152. In the first way, as Christ is commonly posited to know everything that God knows by the knowledge of vision [Ord. III d.14 nn.25-27], and as consequently he knows all the elect and for what degree of glory they have been elected, he therefore could make a special offer of his passion for those destined to greater glory, and especially as he offered himself for the human race for this purpose that divine predestination be fulfilled in them [cf. Scotus, Lectura III d.20 nn.36-39].

153. In the second way the passion of Christ was more effectively operating for us, who are in the Law of the Gospel, than for the fathers in the Law of Moses, because an obedience performed is accepted for giving a greater good in return than is an obedience foreseen. And in this second way there is inequality in those who receive grace by circumcision and those by baptism, because of the unequal application to them of the meritorious cause, and perhaps also [there is inequality] in those who were baptized before the passion and those after the passion.

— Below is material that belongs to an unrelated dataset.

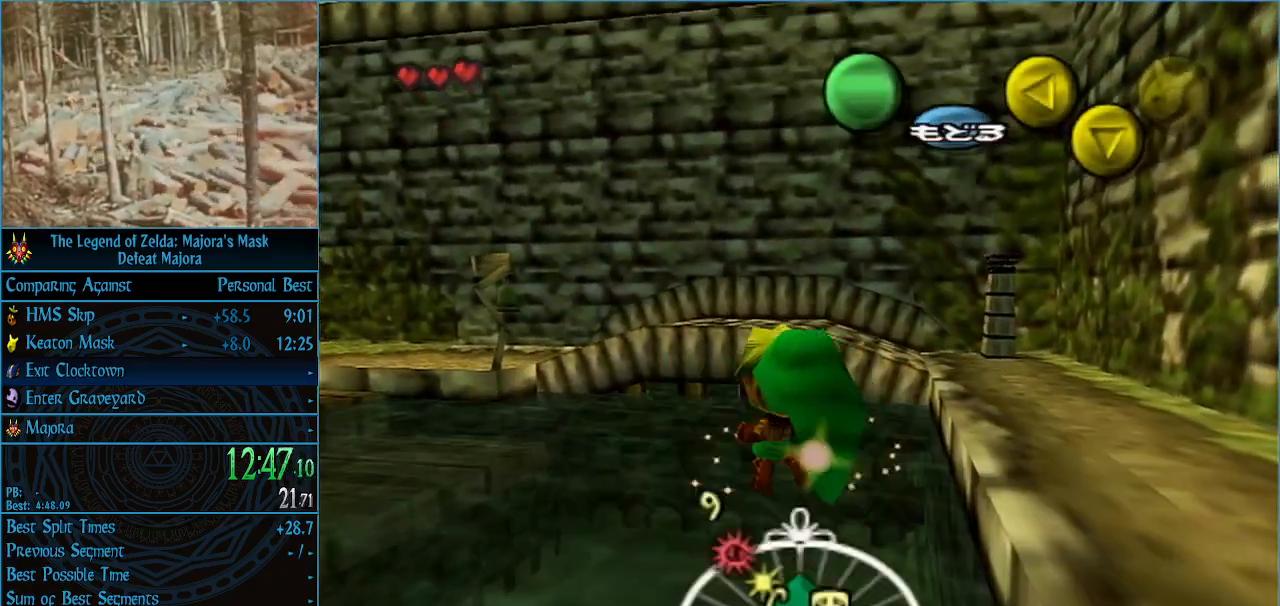
{"buttons": [], "left_stick": "up", "events": [[67, "A", "up"], [133, "A", "down"], [200, "A", "up"], [367, "left_stick", "up"]]}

154. But whether in the first way (namely because of a more special oblation in the will of Christ [n.151]), there is inequality of grace in some even of the non-baptized, is doubtful in fact, but the possibility has been shown.

3. About the Effect of Baptism Flowing Forth from the Receivers

155. About the third [n.146] I say that the baptized are children or adults.

156. Comparing child with child, since they have no motion proper, they therefore also on their own part have no inequality as to receiving grace.

157. However there can be in the parents of one child a greater motion than in the parents of another for their little one, or in some other things ministering to or assisting the baptism - and because of the merits of these parents God can confer on one of the little ones a greater grace than on the other, but this not by virtue of baptism but by virtue of merit. And in this way perhaps the parents of Blessed Nicholas merited for him by their prayers a greater grace, which was in him, even as a child, a principle of so marvelous an effect that in two days in one week he rested content with only a single breast feeding.25 And in this regard it is more to be desired that a boy is baptized by a good priest than a bad one, because the prayers of a good priest (of which prayers he makes many before and after baptism) are heard more and avail more for him for whom they are made than do the prayers of a bad priest.

158. But if the baptized be adults, since they could by their own motion be unequally disposed, and since in the sacrament grace is conferred according to the proportion of the disposition in the receiver, there follows an unequal effect.

159. But if you compare a child with an adult, a child as a rule has no merit; an adult, however slight a will he may have, provided however he consent to receive the sacrament and does not put an obstacle in the way, seems to have some proper merit, and to this extent he is more disposed than a child is;     therefore etc     .

160. But let it be that an adult, for the whole time of his baptism, is sinning venially, it seems that he is indisposed in some way; but a child has no indisposition; therefore in that case the child will receive a greater grace.

161. I reply: venial sin does not prevent grace being infused, nor even prevent possessing a meritorious act at the same time; yet because the soul cannot be equally perfectly intent at the same time on several acts, the good act, with which the venial sin is concurrent, is less intense, and therefore less meritorious than it would be if it were without that venial sin. As to the matter at hand, the consequence is that if an adult does not put the obstacle of mortal sin in the way and is consenting to the reception of baptism, he has a motion (which a child lacks) somehow disposing him, notwithstanding that he has a venial sin at the same time.